■ EXTRACT ■
----

At some of the higher altitudes 0.7 of the Vne (or 0.9 depending on which section you're looking at) will equal speeds that are lower than 60, thus the "no lower than 57".

Short answer;

 

Between 60 kias and 0.7 of the Vne.

The lowest Vne is 57kts!

 

That’s correct

 

When you get too hung-up on the 57 knots number, you loose track of the main reason, staying on the forward side of the power curve. On the backside of the power curve the unstable conditions with respect to the power required vs. airspeed lead to excessive angles of attack and flapping, these conditions can be amplified in turbulence leading to M/R stall or mast bumping.

----

■ TO-DO ITEM A ■
Reproduce the part of the airspeed discussion starting with "At some of the" and going on through "of the Vne.".

----

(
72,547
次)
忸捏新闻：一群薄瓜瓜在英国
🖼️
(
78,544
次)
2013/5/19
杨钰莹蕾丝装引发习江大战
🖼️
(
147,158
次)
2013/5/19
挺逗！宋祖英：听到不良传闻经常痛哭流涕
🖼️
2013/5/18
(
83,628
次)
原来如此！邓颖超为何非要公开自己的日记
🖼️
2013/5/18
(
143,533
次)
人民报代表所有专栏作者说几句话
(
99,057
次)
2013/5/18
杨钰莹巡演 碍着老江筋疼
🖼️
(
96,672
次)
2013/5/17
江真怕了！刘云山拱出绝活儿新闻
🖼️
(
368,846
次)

----

■ TO-DO ITEM B ■
Write out the records again, substituting "2013-05-18" for "2013/5/18" and changing nothing else.

■ ANSWER SECTION A ■
At some of the higher altitudes 0.7 of the Vne (or 0.9 depending on which section you're looking at) will equal speeds that are lower than 60, thus the "no lower than 57".

Short answer;

 

Between 60 kias and 0.7 of the Vne.

■ ANSWER SECTION B ■
(
72,547
次)
忸捏新闻：一群薄瓜瓜在英国
🖼️
(
78,544
次)
2013/5/19
杨钰莹蕾丝装引发习江大战
🖼️
(
147,158
次)
2013/5/19
挺逗！宋祖英：听到不良传闻经常痛哭流涕
🖼️
2013-05-18
(
83,628
次)
原来如此！邓颖超为何非要公开自己的日记
🖼️
2013-05-18
(
143,533
次)
人民报代表所有专栏作者说几句话
(
99,057
次)
2013-05-18
杨钰莹巡演 碍着老江筋疼
🖼️
(
96,672
次)
2013/5/17
江真怕了！刘云山拱出绝活儿新闻
🖼️
(
368,846
次)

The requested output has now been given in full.